## Tarefa a
Edite o trecho da listagem que vai do início até a linha que contém "кровотечениях в этой зоне.", inclusive, trocando "ручной насос" por "ножной насос" e mantendo todo o resto igual.

## Texto extraído
****************************************

A cada três dias a Polícia Federal (PF) abre dois inquéritos para investigar a atuação de organizações criminosas no País. A política, com 16,4% dos casos, lidera o ranking dessas quadrilhas, empatada com o tráfico de drogas (16,3%). São casos que só existem por causa da lei 12.850, criada há cinco anos, que tipificou esse tipo de delito no País, disciplinando as delações premiadas, as ações controladas, as infiltrações, escutas ambientais e outras medidas que se tornaram fundamentais para resultados de operações como a Lava Jato, que provocaram um terremoto político.

É com base nessa lei ainda que o ex-presidente Luiz Inácio Lula da Silva (PT), o presidente Michel Temer (MDB) e o senador Ciro Nogueira (PP-PI) são alvo de investigações sobre supostas organizações criminosas que teriam sido montadas com a participação de integrantes de seus partidos para desviar recursos da Petrobrás - todos negam as acusações. "A lei foi fundamental. Ela garantiu os instrumentos e deu segurança jurídica para que a Polícia Federal e o Ministério Público Federal pudessem atuar", disse o procurador da República Rodrigo De Grandis.

Para o cientista político e professor da USP José Álvaro Moisés, há poucas legislações na história da República que tiveram tanto impacto no País. Ele acrescenta três fatores para explicar o alcance da legislação. O primeiro é o fato de a Constituição de 1988 ter dado autonomia e força ao Ministério Público, à PF e à Justiça Federal. "Os mecanismos de controle foram fortalecidos." Com isso, criou-se as condições para as revelações que mostraram o alcance da corrupção no País a uma população que, desde os anos 1980, acompanhava mais de perto o que acontecia na política.

****************************************

## Tarefa b
Prossiga com o texto sobre a lei das organizações criminosas a partir do ponto em que ele termina.

## Listagem da tarefa
****************************************

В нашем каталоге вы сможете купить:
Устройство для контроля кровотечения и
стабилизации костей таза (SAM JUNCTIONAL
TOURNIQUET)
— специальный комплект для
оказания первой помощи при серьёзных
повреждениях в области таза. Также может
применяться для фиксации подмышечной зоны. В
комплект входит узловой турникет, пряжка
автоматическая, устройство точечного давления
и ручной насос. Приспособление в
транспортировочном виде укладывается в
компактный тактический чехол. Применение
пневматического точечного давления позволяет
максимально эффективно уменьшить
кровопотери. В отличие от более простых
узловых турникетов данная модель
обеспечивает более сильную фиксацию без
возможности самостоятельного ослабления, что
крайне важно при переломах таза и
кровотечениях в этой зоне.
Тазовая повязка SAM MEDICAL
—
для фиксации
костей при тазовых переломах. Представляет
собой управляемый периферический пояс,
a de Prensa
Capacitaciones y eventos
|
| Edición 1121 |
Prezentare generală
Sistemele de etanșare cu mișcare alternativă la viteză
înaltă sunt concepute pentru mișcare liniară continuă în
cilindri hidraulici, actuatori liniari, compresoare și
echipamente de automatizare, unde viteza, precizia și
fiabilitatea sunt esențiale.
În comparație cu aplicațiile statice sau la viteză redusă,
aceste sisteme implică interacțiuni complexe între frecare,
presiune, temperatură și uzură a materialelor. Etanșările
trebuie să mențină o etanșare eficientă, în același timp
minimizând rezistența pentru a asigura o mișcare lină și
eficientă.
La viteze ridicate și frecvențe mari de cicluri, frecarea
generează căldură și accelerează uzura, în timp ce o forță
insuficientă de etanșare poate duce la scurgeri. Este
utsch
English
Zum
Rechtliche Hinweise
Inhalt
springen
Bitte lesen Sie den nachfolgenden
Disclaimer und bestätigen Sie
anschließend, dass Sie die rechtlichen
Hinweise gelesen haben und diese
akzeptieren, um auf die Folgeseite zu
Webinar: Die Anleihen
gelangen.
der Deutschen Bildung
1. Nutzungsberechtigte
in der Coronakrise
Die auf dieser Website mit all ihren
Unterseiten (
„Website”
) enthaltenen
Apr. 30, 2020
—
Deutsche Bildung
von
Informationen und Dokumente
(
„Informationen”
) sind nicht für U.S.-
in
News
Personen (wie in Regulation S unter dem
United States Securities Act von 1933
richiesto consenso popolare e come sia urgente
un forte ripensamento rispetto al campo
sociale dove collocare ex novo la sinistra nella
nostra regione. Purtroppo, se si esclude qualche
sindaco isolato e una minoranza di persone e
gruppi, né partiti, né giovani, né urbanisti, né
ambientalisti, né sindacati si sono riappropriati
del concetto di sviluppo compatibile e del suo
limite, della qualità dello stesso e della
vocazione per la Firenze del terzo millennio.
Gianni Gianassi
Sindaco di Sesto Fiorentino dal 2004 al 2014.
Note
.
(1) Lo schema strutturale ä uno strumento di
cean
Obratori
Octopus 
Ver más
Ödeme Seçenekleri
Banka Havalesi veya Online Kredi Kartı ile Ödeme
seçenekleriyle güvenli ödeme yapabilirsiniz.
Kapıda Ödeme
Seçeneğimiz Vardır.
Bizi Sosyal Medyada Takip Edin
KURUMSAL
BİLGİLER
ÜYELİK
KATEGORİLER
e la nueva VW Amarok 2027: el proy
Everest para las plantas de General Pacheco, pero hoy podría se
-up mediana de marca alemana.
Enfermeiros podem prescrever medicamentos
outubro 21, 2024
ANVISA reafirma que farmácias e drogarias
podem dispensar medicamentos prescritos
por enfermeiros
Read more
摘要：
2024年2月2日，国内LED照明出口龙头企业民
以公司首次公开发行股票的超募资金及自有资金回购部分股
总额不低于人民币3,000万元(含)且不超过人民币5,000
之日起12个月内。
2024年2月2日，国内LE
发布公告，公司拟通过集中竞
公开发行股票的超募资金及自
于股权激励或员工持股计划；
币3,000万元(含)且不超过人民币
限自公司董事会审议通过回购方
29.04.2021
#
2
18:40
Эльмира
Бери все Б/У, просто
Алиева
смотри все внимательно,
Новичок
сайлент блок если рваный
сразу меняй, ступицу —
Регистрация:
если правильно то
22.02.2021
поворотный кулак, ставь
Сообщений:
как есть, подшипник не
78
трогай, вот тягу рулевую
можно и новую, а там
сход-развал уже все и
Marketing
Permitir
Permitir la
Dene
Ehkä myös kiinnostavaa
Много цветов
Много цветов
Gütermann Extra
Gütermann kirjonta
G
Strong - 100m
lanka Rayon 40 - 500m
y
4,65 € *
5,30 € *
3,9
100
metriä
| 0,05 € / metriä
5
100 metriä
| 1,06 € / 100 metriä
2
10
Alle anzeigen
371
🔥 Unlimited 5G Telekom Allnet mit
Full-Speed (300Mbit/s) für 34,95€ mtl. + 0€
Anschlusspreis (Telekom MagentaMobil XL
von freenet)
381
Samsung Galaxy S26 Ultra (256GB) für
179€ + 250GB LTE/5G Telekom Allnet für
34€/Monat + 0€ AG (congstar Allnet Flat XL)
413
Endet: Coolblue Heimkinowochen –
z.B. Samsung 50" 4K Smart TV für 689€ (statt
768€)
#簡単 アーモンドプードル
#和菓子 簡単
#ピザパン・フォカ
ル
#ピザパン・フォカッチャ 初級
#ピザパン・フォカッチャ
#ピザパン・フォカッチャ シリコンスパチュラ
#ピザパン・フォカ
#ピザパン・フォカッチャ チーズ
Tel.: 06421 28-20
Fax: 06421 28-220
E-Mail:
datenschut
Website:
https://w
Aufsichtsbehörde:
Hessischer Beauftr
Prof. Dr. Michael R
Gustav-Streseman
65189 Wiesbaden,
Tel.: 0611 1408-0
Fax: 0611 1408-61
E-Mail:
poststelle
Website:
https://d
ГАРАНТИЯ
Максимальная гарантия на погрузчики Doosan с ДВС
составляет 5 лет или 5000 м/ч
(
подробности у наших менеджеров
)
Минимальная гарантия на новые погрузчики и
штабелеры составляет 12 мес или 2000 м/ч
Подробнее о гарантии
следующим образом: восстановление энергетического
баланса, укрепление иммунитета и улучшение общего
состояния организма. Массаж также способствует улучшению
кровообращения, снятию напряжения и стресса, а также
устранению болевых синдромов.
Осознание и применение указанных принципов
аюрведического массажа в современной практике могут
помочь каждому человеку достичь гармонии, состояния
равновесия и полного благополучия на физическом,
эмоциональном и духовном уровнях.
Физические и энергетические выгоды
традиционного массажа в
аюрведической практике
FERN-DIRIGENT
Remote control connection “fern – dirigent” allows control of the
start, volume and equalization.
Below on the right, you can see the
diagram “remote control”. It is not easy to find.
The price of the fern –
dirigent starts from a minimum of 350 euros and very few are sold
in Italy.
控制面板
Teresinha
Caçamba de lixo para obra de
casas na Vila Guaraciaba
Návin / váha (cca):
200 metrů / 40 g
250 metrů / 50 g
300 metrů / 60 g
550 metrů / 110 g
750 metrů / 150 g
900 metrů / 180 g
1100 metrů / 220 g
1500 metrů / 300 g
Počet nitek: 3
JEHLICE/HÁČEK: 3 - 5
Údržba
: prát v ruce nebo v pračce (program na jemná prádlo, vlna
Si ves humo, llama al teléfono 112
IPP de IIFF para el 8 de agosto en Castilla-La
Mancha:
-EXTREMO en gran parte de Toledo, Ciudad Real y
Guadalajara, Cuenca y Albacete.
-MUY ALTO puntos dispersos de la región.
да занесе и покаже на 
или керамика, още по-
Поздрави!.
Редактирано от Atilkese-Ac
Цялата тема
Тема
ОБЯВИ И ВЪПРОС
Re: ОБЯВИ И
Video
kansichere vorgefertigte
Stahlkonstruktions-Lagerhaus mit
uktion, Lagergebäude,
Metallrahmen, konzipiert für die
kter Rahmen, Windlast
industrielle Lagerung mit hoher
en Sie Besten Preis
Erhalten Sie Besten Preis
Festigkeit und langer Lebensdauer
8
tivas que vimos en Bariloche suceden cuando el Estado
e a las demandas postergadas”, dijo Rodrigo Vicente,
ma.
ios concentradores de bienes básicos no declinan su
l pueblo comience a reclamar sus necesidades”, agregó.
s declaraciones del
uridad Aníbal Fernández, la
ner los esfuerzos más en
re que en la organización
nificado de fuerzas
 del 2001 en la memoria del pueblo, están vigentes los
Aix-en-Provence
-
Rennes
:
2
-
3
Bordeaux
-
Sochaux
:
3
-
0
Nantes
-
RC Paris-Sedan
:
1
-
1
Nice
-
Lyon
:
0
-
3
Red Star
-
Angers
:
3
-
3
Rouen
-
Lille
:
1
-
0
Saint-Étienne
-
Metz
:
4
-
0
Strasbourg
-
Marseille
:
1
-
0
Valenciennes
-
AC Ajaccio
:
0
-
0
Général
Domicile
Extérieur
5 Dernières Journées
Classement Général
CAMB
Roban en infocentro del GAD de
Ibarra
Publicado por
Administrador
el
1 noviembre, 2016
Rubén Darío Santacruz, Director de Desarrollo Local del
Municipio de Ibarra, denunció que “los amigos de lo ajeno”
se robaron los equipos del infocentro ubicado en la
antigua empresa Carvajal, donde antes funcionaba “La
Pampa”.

****************************************

## Resposta a
В нашем каталоге вы сможете купить:
Устройство для контроля кровотечения и
стабилизации костей таза (SAM JUNCTIONAL
TOURNIQUET)
— специальный комплект для
оказания первой помощи при серьёзных
повреждениях в области таза. Также может
применяться для фиксации подмышечной зоны. В
комплект входит узловой турникет, пряжка
автоматическая, устройство точечного давления
и ножной насос. Приспособление в
транспортировочном виде укладывается в
компактный тактический чехол. Применение
пневматического точечного давления позволяет
максимально эффективно уменьшить
кровопотери. В отличие от более простых
узловых турникетов данная модель
обеспечивает более сильную фиксацию без
возможности самостоятельного ослабления, что
крайне важно при переломах таза и
кровотечениях в этой зоне.

## Resposta b
Balanço

O balanço dos inquéritos da PF abertos com base na legislação contra as organizações criminosas mostra que a corrupção e os demais crimes contra a administração pública levam menos acusados para a cadeia do que o crime organizado. Entre 2013 e 2017, 132 acusados (9,3% do total) foram presos em razão dos inquéritos, enquanto 541 (38,4%) foram parar no cárcere por causa das drogas - aqui não estão incluídos os casos de lavagem de dinheiro e de delitos financeiros, o que faria esse número crescer, pois juntos representam 9,2% dos casos.

Há ainda mais 9,3% do total de inquéritos que se dedicam a investigar a organização em si, enquanto os crimes praticados pelo grupo são alvo de outras apurações, como ocorre na Lava Jatos com as investigações contra o MDB, o PT e o PP. Dos 1.025 inquéritos abertos no período para investigar apenas essas organizações, 48% já foram concluídos. Destes, pouco mais da metade (54%) terminaram sem a identificação ou a prisão de quem quer que fosse.

"Uma das razões para isso é a complexidade dos casos. Se você pegar a maioria dos delegados no País, (cada um) tem em média 500 casos por mês para analisar. Nos Estados Unidos eles cuidam de até cinco casos", disse o desembargador Roberto Porto, do Tribunal de Justiça de São Paulo. Para o procurador de Justiça Márcio Sérgio Christino, do Ministério Público Estadual, o número de inquéritos concluídos com indiciamento é bom. Isso porque nem sempre, quando uma investigação é aberta, se tem de antemão a certeza da ação de uma organização criminosa, como ocorre em relação ao crime organizado comum.

Pico

O balanço dos cinco anos da lei mostra que tanto o número de prisões quanto o de indiciamentos nos inquéritos abertos tiveram pico entre os anos de 2014 a 2016, o que coincide com o auge da Lava Jato. Não é à toa que o Estado com maior número de inquéritos que registraram prisões foi o Paraná, com 39 casos, quase o dobro de São Paulo (20 casos).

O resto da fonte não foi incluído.